The only way a person may leave their marriage and enter another and still maintain full, good standing in the Catholic Church is by seeking and obtaining a Decree of Nullity, which essentially erases the union by determining that it never existed in the eyes of God.
Catholic Annulment of Marriage
A Decree of Nullity, more commonly known as an annulment, is a Catholic body’s determination that for one or more specified reasons, a marriage was never validly formed.
In other words, as far as the church is concerned, the union never existed. Thus, while the net result may be the same as a divorce, the two concepts are quite different and achieved in a vastly dissimilar fashion.
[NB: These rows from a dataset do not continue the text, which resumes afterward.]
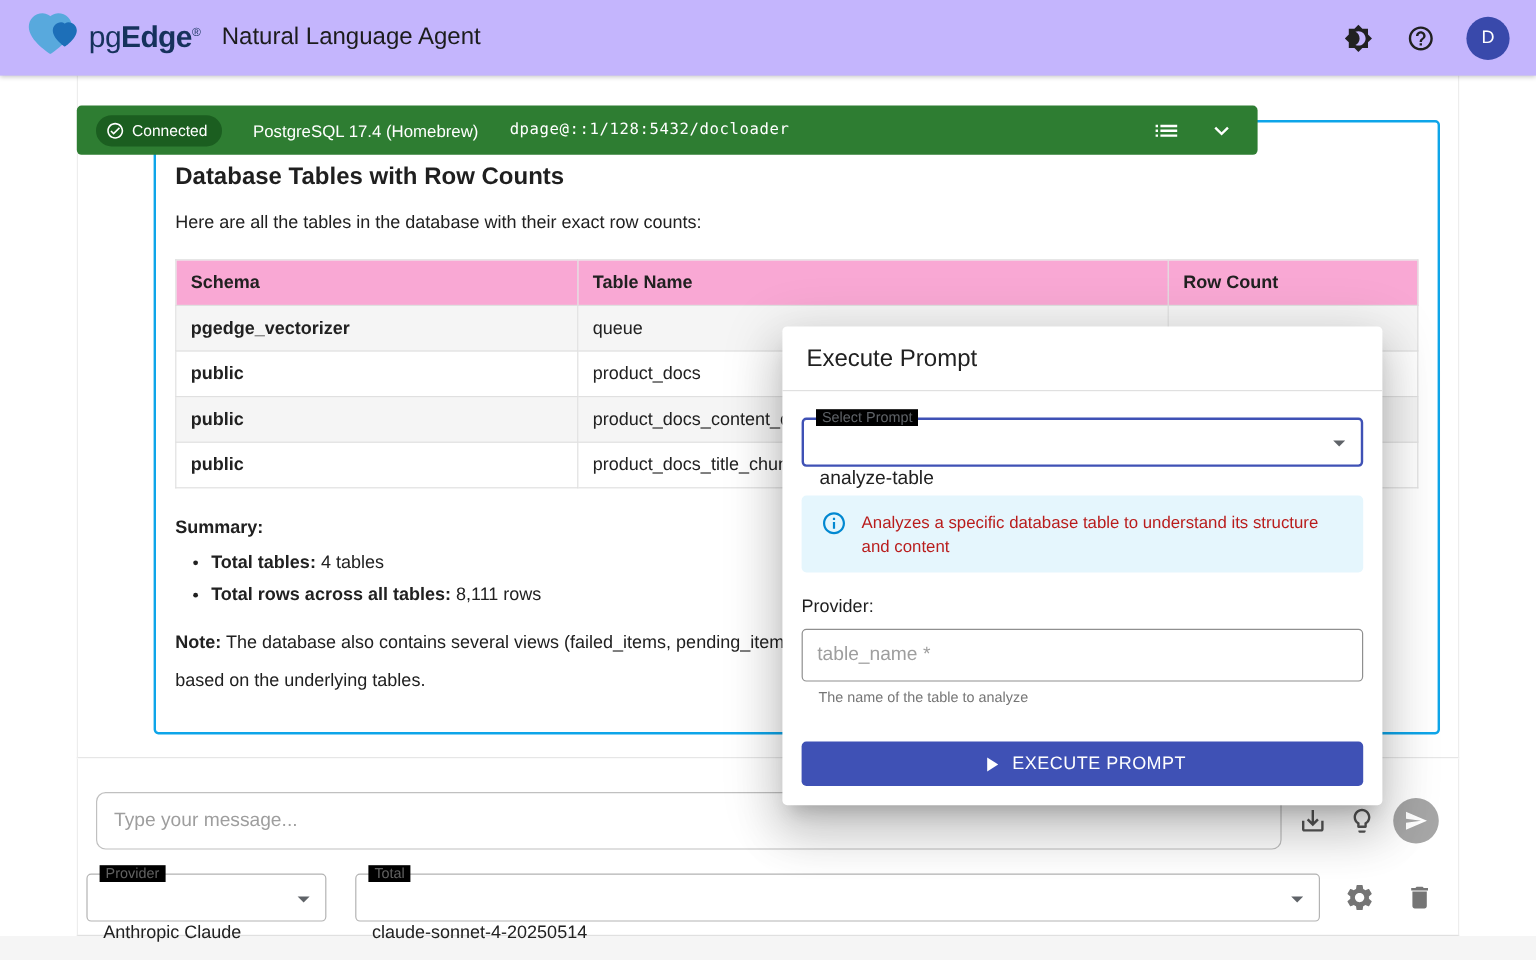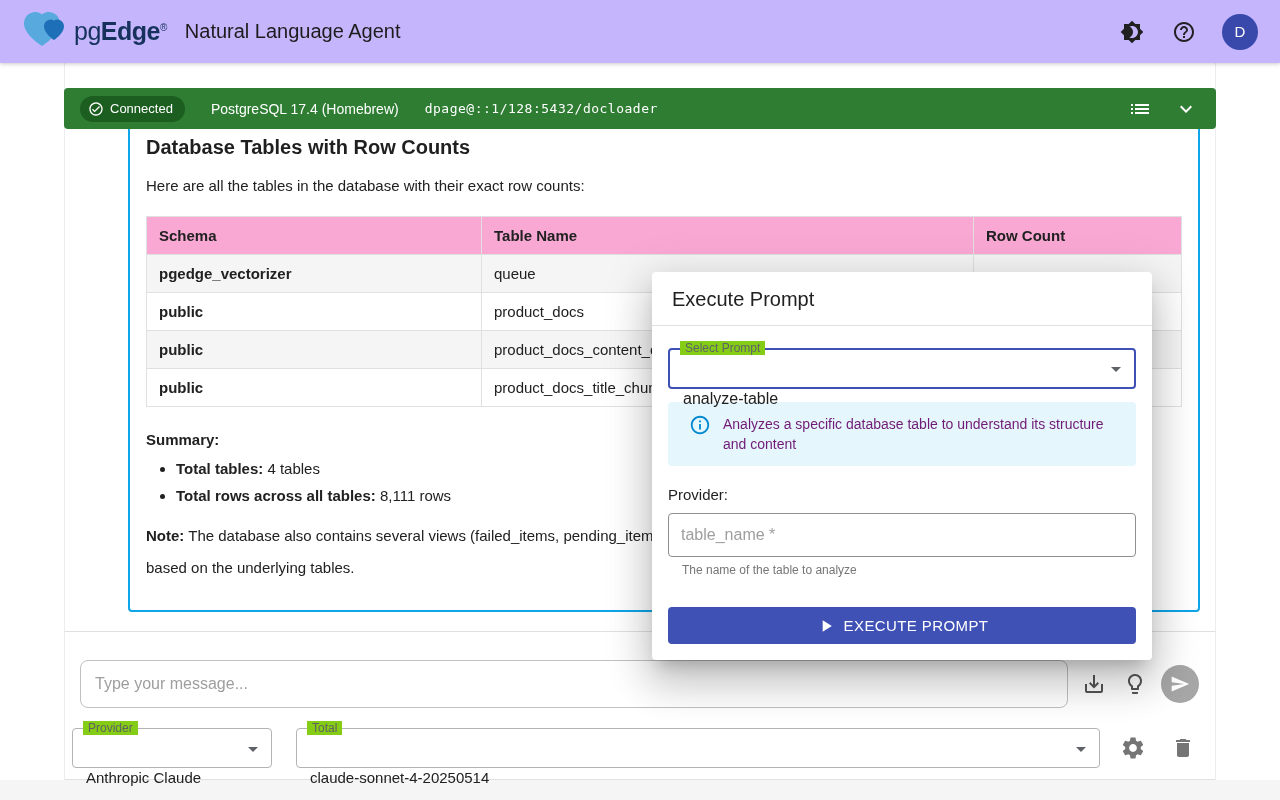--- a/index.html
+++ b/index.html
@@ -29,7 +29,7 @@
   .bottom-strip { position: absolute; top: 780px; left: 0; right: 0; height: 20px; background: #f5f5f5; }
 
   
-  .conn-bar { position: absolute; left: 64px; top: 88px; width: 1152px; height: 41px; background: #2e7d32;
+  .conn-bar { position: absolute; left: 64px; top: 88px; width: 984px; height: 41px; background: #2e7d32;
     border-radius: 4px; display: flex; align-items: center; padding: 0 16px; z-index: 10; color: #fff; }
   .conn-chip { display: flex; align-items: center; gap: 6px; background: #1b5e20; border-radius: 13px;
     height: 26px; padding: 0 12px 0 8px; font-size: 13px; }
To request an annulment, the seeking party or parties must allege that:
- There existed a significant psychological impairment that made understanding the required level of commitment to the marriage impossible for one or both of the spouses
- One of the spouses hid from the other the existence of a condition such as infertility (inability to bear children) or impotence, or information regarding a previous marriage
Then, the request for annulment proceeds through four phases of review and adjudication. Depending on the location and particular jurisdiction, this process can take as long as two years. A typical annulment proceeding goes as follows:
- Petition – the parties to the annulment, come before a member of the clergy and present their respective sides
- Evidence – each party’s statement is then corroborated or refuted by taking evidence from family members, friends, and other pertinent parties
- Discussion – arguments in favor of nullity and in favor of maintaining the marriage are presented and debated
- Final judgment – the diocese and bishops confer and render their decision
In 2015, Pope Francis implemented reforms to streamline the annulment process and shorten the processing time for petitions to be heard and decided. Francis also advocated for the waiver of annulment fees and allowed certain cases to be handled by local bishops.
These historic reforms will result in increased recognition of second marriages by the church and allow these Catholics to participate in all church activities and rites.   
Luther’s views on divorce were revolutionary during the Reformation and remain progressive today compared to the Catholic Church’s no-divorce stance.